AnsweredAssumed Answered

Coldfire DIVU, DIVS, REMU, REMS Execution Time

Question asked by TomE on Apr 5, 2017
Latest reply on Jul 13, 2017 by TomE

This is a question that should have been asked and answered a decade or more ago. If I'm lucky, someone has already measured this properly.


With embedded processors it is always a good idea to avoid the "divide" instructions if you need performance. They're necessarily slow [1].


I was trying to speed some code up on an MCF5235, and noticed a whole lot of divide operation. So I optimised the code to reduce the number - and the code got SLOWER as a result. So maybe they're not as slow as I though.


Time to hit the Reference Manuals. But like almost every time I do this, it seems the answer I find depends on WHICH manual I read. I don't know if the differences I'm finding are due to actual differences in the CPU implementation, or whether these are cut-and-paste problems with the manuals.


I've found three slightly different answers to these questions:


"Version 3 Coldfire Core User's Manual", "MCF5485RM.pdf"

DIVS.W, DIVU.W: 20 clocks. DIVS.L, DIVU.L, REMS.L, REMU.L: 35 clocks.


"MCF5329RM.pdf", "MCF54455RM.pdf", "MCF52277RM.pdf"
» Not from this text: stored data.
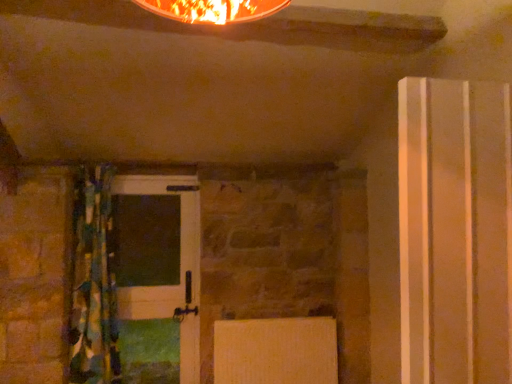
Identify the location of transparent plastic door at right, which is counted as the first door, starting from the right. Image resolution: width=512 pixels, height=384 pixels. (455, 231).

From a real-world perspective, between textured multicolored curtain at left and transparent plastic door at right, which is counted as the first door, starting from the right, who is vertically lower?

In real-world perspective, textured multicolored curtain at left is lower.

Which is correct: textured multicolored curtain at left is inside transparent plastic door at right, which is counted as the first door, starting from the right, or outside of it?

textured multicolored curtain at left lies outside transparent plastic door at right, which is counted as the first door, starting from the right.

The height and width of the screenshot is (384, 512). Find the location of `door that appears in front of the textured multicolored curtain at left`. door that appears in front of the textured multicolored curtain at left is located at coordinates (455, 231).

From the image's perspective, which object appears higher, textured multicolored curtain at left or transparent plastic door at right, which is counted as the 2th door, starting from the back?

transparent plastic door at right, which is counted as the 2th door, starting from the back, is shown above in the image.

Which is more to the left, transparent plastic door at right, the 1th door when ordered from front to back, or white glossy door at center, the 1th door from the back?

white glossy door at center, the 1th door from the back.

Is transparent plastic door at right, the 1th door when ordered from front to back, inside the boundaries of white glossy door at center, the 2th door viewed from the right, or outside?

transparent plastic door at right, the 1th door when ordered from front to back, exists outside the volume of white glossy door at center, the 2th door viewed from the right.

Between transparent plastic door at right, which is the second door in left-to-right order, and white glossy door at center, the 1th door from the back, which one has larger size?

With larger size is transparent plastic door at right, which is the second door in left-to-right order.

From a real-world perspective, is transparent plastic door at right, which is the second door in left-to-right order, located higher than white glossy door at center, acting as the 2th door starting from the front?

Yes, from a real-world perspective, transparent plastic door at right, which is the second door in left-to-right order, is above white glossy door at center, acting as the 2th door starting from the front.

Is point (88, 250) farther from viewer compared to point (128, 262)?

No, it is not.

From the image's perspective, which one is positioned lower, textured multicolored curtain at left or white glossy door at center, the 1th door in the left-to-right sequence?

white glossy door at center, the 1th door in the left-to-right sequence, is shown below in the image.

Does textured multicolored curtain at left turn towards white glossy door at center, acting as the 2th door starting from the front?

No, textured multicolored curtain at left is not oriented towards white glossy door at center, acting as the 2th door starting from the front.

Is textured multicolored curtain at left positioned in front of white glossy door at center, the 1th door in the left-to-right sequence?

Yes, textured multicolored curtain at left is closer to the camera.

Is white glossy door at center, acting as the 2th door starting from the front, aimed at textured multicolored curtain at left?

Yes, white glossy door at center, acting as the 2th door starting from the front, is turned towards textured multicolored curtain at left.

Which object is further away from the camera taking this photo, white glossy door at center, the 1th door in the left-to-right sequence, or textured multicolored curtain at left?

white glossy door at center, the 1th door in the left-to-right sequence, is more distant.

Do you think white glossy door at center, the 2th door viewed from the right, is within textured multicolored curtain at left, or outside of it?

white glossy door at center, the 2th door viewed from the right, cannot be found inside textured multicolored curtain at left.

Consider the image. From the image's perspective, is white glossy door at center, the 1th door from the back, positioned above or below textured multicolored curtain at left?

white glossy door at center, the 1th door from the back, is below textured multicolored curtain at left.

Considering the relative sizes of transparent plastic door at right, which is counted as the 2th door, starting from the back, and textured multicolored curtain at left in the image provided, is transparent plastic door at right, which is counted as the 2th door, starting from the back, taller than textured multicolored curtain at left?

In fact, transparent plastic door at right, which is counted as the 2th door, starting from the back, may be shorter than textured multicolored curtain at left.

Which is behind, point (430, 276) or point (75, 206)?

Positioned behind is point (75, 206).

Is transparent plastic door at right, which is counted as the 2th door, starting from the back, looking in the opposite direction of textured multicolored curtain at left?

No.

From the image's perspective, is transparent plastic door at right, which is counted as the first door, starting from the right, above textured multicolored curtain at left?

Yes, from the image's perspective, transparent plastic door at right, which is counted as the first door, starting from the right, is above textured multicolored curtain at left.

From the picture: Is white glossy door at center, the 1th door from the back, completely or partially outside of transparent plastic door at right, which is counted as the first door, starting from the right?

white glossy door at center, the 1th door from the back, lies outside transparent plastic door at right, which is counted as the first door, starting from the right,'s area.

Considering the relative sizes of white glossy door at center, the 1th door in the left-to-right sequence, and transparent plastic door at right, which is the second door in left-to-right order, in the image provided, is white glossy door at center, the 1th door in the left-to-right sequence, smaller than transparent plastic door at right, which is the second door in left-to-right order,?

Correct, white glossy door at center, the 1th door in the left-to-right sequence, occupies less space than transparent plastic door at right, which is the second door in left-to-right order.

Considering their positions, is white glossy door at center, the 1th door from the back, located in front of or behind transparent plastic door at right, which is counted as the first door, starting from the right?

white glossy door at center, the 1th door from the back, is behind transparent plastic door at right, which is counted as the first door, starting from the right.

I want to click on door in front of the textured multicolored curtain at left, so 455,231.

At what (x,y) coordinates should I click in order to perform the action: click on door above the white glossy door at center, the 2th door viewed from the right (from a real-world perspective). Please return your answer as a coordinate pair (x, y). Image resolution: width=512 pixels, height=384 pixels. Looking at the image, I should click on (455, 231).

When comparing their distances from textured multicolored curtain at left, does transparent plastic door at right, which is the second door in left-to-right order, or white glossy door at center, the 1th door from the back, seem closer?

white glossy door at center, the 1th door from the back, is positioned closer to the anchor textured multicolored curtain at left.

Considering their positions, is textured multicolored curtain at left positioned closer to white glossy door at center, the 2th door viewed from the right, than transparent plastic door at right, the 1th door when ordered from front to back?

textured multicolored curtain at left lies closer to white glossy door at center, the 2th door viewed from the right, than the other object.

Considering their positions, is white glossy door at center, the 1th door in the left-to-right sequence, positioned further to transparent plastic door at right, the 1th door when ordered from front to back, than textured multicolored curtain at left?

textured multicolored curtain at left.

Looking at the image, which one is located closer to transparent plastic door at right, the 1th door when ordered from front to back, textured multicolored curtain at left or white glossy door at center, the 1th door in the left-to-right sequence?

white glossy door at center, the 1th door in the left-to-right sequence, is closer to transparent plastic door at right, the 1th door when ordered from front to back.

Considering their positions, is white glossy door at center, acting as the 2th door starting from the front, positioned closer to textured multicolored curtain at left than transparent plastic door at right, which is the second door in left-to-right order?

The object closer to textured multicolored curtain at left is white glossy door at center, acting as the 2th door starting from the front.

When comparing their distances from white glossy door at center, the 2th door viewed from the right, does transparent plastic door at right, which is counted as the first door, starting from the right, or textured multicolored curtain at left seem closer?

Based on the image, textured multicolored curtain at left appears to be nearer to white glossy door at center, the 2th door viewed from the right.

This screenshot has width=512, height=384. I want to click on curtain between transparent plastic door at right, which is the second door in left-to-right order, and white glossy door at center, the 1th door from the back, from front to back, so click(x=93, y=282).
DIVS.W, DIVU.W: 20 clocks. DIVS.L, DIVU.L, REMS.L, REMU.L: <=35 clocks.


"MCF5235RM.pdf", and ditto for  MCF5271, 13, 70, 71, 75, 82

DIVS.W[1], DIVU.W[1]: 20 clocks. DIVS.L[1], DIVU.L[1], REMS.L[1], REMU.L[1]: <=35 clocks.

Note 1: For divide and remainder instructions the times listed represent the worst-case timing.
Depending on the operand values, the actual execution time may be less.


The latter one should have "<=20 as well as "<=35" to be consistent, which make me think the above differences are just due to edits in the different versions of the manuals and not in the actual chips. Or not. I don't know.


Does anyone know the dependency on the "operand values"?


Has anyone actually MEASURED the execution times of these instructions with different "operand values" to see which ones cause any "early exit"? I'm guessing "1 / 1" might run faster than one that has lots more bits, but which ones?


Note 1: Those of us who grew up with the MC68000 were particularly sensitive to this. The MC68000, running between 8MHz and a maximum of 20MHz took UP TO 158 clock cycles to calculate DIVS. MUL took up to 70 clocks, so we (and good compilers) avoided that as well. The Coldfire is way faster than that (less cycles and faster clock).


The above code is interesting. It shows how complicated the timing can be depending on the operands. It says the Divide operations take 10 clocks for overflow and 76-136 for DIVU, and 18 for overflow and 122-156 for DIVS. That's interesting because it flatly contradicts the MC68000 Reference Manual's assertion that "The divide algorithm used by the MC68000 provides less than 10% difference between the best- and worst-case timings".